Across the road was this huge "Die Welt" balloon (a national newspaper) and next to it the Trabi World, a tour company that offers guided tours of Berlin in Trabant vintage cars (cars from the DDR).

We reached Check Point Charlie, one of the most famous Berlin Wall crossing points between East and West Germany, during the cold war (1947-1991). 

After an explanation about the check-point, we walked on for a couple of blocks until we reached the area called Gendarmenmarkt, known for the Berlin Christmas markets, and across from it is the identical French and German churches, dating back to the 17th century. 

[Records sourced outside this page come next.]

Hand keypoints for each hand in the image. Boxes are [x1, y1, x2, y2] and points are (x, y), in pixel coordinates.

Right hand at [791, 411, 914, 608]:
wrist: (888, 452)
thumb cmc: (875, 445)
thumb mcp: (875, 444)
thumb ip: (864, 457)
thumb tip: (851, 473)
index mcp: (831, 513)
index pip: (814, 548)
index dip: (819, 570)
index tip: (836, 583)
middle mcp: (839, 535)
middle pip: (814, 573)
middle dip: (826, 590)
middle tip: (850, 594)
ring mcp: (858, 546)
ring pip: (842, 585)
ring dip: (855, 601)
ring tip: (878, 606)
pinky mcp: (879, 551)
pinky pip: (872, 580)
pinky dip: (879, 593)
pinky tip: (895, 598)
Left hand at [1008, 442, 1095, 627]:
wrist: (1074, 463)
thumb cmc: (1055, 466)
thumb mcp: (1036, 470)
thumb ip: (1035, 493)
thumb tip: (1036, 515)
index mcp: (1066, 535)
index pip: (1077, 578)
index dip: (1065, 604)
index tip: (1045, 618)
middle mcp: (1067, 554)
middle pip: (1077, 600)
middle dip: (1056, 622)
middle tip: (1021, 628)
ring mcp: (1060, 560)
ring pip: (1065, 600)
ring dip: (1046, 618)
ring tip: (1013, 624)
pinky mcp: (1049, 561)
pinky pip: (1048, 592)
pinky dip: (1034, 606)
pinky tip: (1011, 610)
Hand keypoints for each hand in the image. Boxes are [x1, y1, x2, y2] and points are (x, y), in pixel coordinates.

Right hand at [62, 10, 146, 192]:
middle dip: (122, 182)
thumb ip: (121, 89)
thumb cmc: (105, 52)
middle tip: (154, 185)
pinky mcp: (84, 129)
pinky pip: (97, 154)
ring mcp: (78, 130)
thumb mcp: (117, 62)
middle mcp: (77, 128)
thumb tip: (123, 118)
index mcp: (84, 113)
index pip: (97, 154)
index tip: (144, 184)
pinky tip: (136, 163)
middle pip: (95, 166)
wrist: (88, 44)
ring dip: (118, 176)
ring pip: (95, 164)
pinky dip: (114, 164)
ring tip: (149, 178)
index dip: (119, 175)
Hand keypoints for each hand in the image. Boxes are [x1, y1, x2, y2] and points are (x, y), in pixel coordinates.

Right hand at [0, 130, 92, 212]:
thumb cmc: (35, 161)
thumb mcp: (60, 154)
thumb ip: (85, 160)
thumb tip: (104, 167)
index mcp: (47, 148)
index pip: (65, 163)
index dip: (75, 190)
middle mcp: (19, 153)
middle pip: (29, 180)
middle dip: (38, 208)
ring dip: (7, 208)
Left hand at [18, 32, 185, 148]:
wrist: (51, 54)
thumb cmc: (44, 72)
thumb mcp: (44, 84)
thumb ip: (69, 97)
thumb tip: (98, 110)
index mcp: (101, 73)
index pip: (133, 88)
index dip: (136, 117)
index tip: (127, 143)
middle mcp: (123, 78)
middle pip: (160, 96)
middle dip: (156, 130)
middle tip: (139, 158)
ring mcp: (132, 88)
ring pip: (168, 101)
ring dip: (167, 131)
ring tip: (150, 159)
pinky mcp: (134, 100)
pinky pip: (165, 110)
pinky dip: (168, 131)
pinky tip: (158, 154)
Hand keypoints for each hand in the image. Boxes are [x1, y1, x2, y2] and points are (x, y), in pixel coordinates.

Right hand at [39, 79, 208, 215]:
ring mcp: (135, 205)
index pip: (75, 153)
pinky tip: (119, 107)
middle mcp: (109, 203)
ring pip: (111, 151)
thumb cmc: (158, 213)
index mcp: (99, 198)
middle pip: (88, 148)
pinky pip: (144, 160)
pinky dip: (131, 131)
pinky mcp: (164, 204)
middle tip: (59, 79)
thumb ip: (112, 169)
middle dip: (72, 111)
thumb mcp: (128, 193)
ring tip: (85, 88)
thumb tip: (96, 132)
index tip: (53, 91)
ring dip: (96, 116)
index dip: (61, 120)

And this where we ended our walking tour of Berlin, and our friendly guide departed with our cash donations. 

French church

We stopped for lunch at Vapiano - a German franchise restaurant offering Italian food (just a block away from the Wall Museum). 


After lunch we returned to Check Point Charlie, to visit the Wall Museum in Friedrich Street. This is a private museum created to document the so called "best border security system in the world". Entry costs €17/Adults which is quite steep.

Replica of Checkpoint Charlie (on left)

Billboard signs warning you were leaving or entering the American Sector, with the Russian and American soldiers

The exhibitions shine a light on the many stories of pain, loss and courage of the hundreds of people that attempted to flee East Germany, and history of the cold war. Descriptions can be read in German, English, French and Russian. 
There is probably a bit too much in the 3 or 4 floors of the Museum, and towards the end I was getting a bit tired of all the walking and standing. 

Many tried to escape hidden in car, in furniture, in musical instruments...
A slice of the wall and a DDR border mark (top left)

After the visit to the Museum we walked 15 minutes to Postdamer Platz, to climb to the observation deck of Panoramapunkt to experience the stunning views over Berlin. You buy your 9,00 € ticket, then get into the fastest lift in Europe that takes you to the top in 20 seconds! You can also read a lot of information about the history of the square as you walk around the platform, and you can end your visit with a drink at the bar on the 25th floor.

Postdamer Platz had in the 1920's the first traffic lights in Europe and was Berlin's busiest area with traffic, shopping and entertainment. After WW II the area was in ruins and lay lifeless in the "death strip" between the divided cities until 1989. After the fall of the wall, international investors and international architects brought about its resurrection, and nowadays it's one of Berlin's trendiest places.

I even spotted a mural from high above, but we had no time to wander around to search for it...

A hidden mural seen from Panorampunkt

The tower closes at 7,30pm in Summer, but we had a dinner booking at 8,00pm at Schnitzelei Restaurant, at 8 Chaussee str, so we caught the underground and then a tram to the area. The restaurant is very popular and as the name indicates their speciality is schnitzel, and they have two sittings per dinner, so bookings are essential.
Karina had mentioned her boss was also in Berlin with his wife and kids, and we were halfway through our meal when he walked past and was surprised to see Karina. What a coincidence to meet up in such a huge city!

After dinner it was time to take the tram back to our hotel for some rest, as we had another full day the following day!

The cute and different traffic lights that we saw in Berlin

You can't miss this sign! Ice-cream anyone?